Fitoterapia, shantala, reiki e plantas medicinais já têm respaldo legal no município desde 2020. O que foi construído aqui pode chegar a toda mulher paranaense

Existem saberes que as mulheres carregam há gerações. O chá que acalma, a erva que alivia, o toque que cura, a massagem que fortalece o vínculo entre mãe e filho. Durante muito tempo, esses saberes ficaram do lado de fora do sistema público de saúde. Em Maringá, isso mudou.

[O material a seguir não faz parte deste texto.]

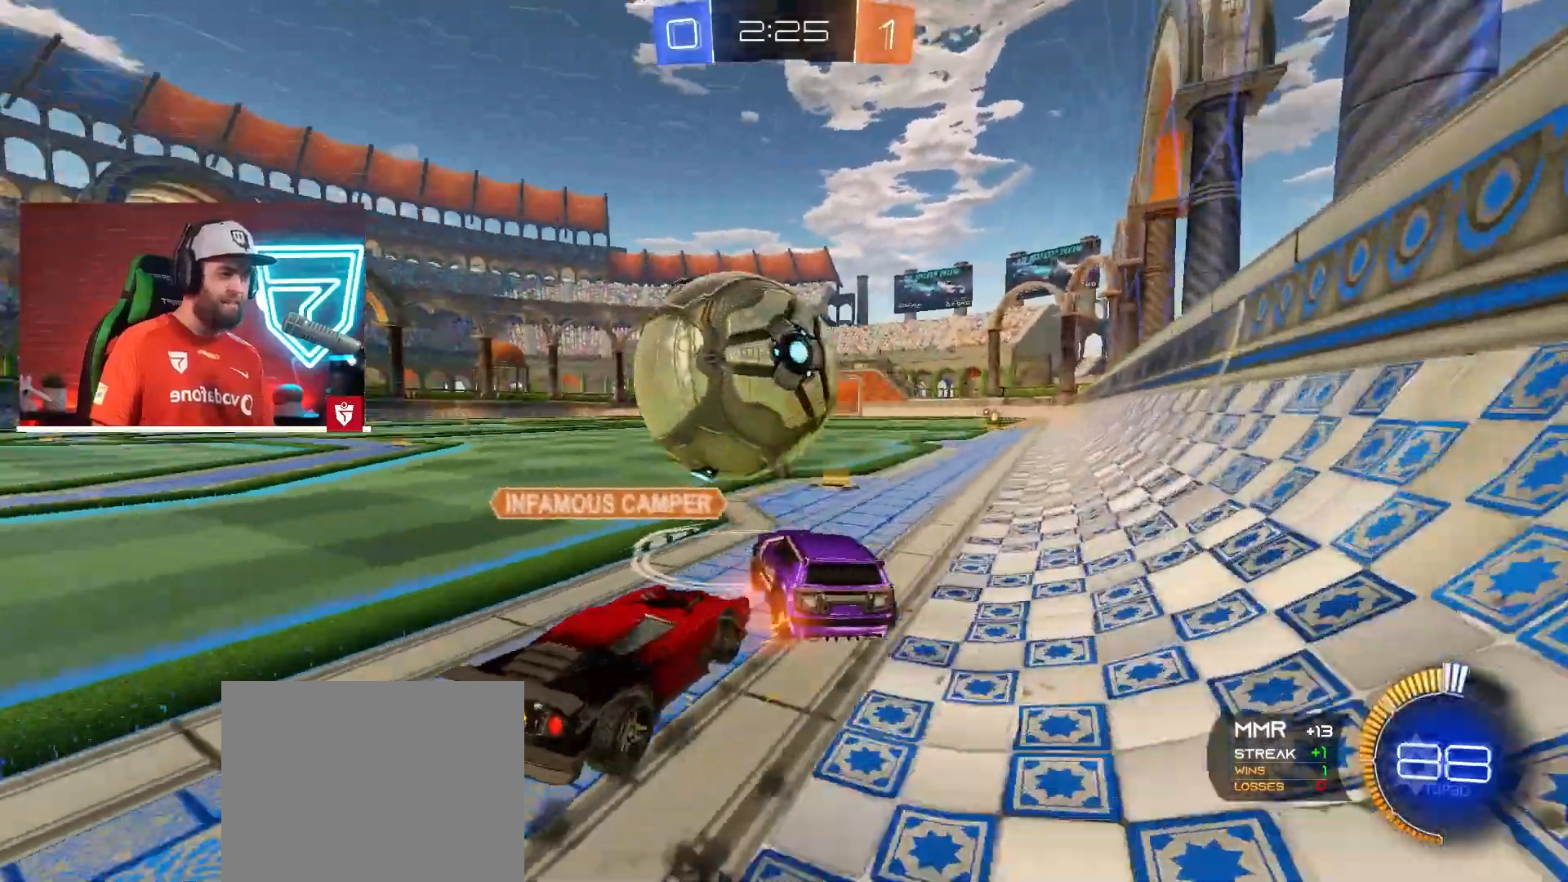
{"buttons": ["CROSS", "R2"], "left_stick": "right", "right_stick": "center", "events": [[17, "R2", "up"], [34, "CROSS", "up"], [100, "left_stick", "right"], [117, "L2", "down"], [217, "R2", "down"], [234, "L2", "up"], [267, "CROSS", "down"]]}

O vereador Flávio Mantovani foi o autor da Lei Municipal n. 11.132/2020, que reconhece oficialmente as Práticas Integrativas e Complementares em Saúde no município e prevê sua oferta nas unidades de saúde, hospitais e centros de atenção psicossocial. Entre as práticas contempladas estão fitoterapia, plantas medicinais, shantala, reiki, aromaterapia, ayurveda, reflexoterapia e terapia de florais, modalidades que acompanham as mulheres em diferentes fases da vida, da gestação à menopausa, do parto ao puerpério, do cuidado com os filhos ao cuidado com si mesmas.

A lei não surgiu de um gesto simbólico. Ela foi construída, debatida, aprovada e está em vigor desde 2020. Tem número, tem publicação, tem validade jurídica.

É essa concretude que Flávio Mantovani, pré-candidato a deputado estadual pelo Paraná, leva para a disputa de 2026. Não a intenção de cuidar das mulheres, mas a prova de que ele já o fez, dentro das possibilidades do mandato que exerceu.

Com um mandato estadual, as possibilidades são maiores. Porque o que Maringá conquistou pode ser direito de toda mulher paranaense. Isso não é promessa nova. É continuidade do que já foi feito.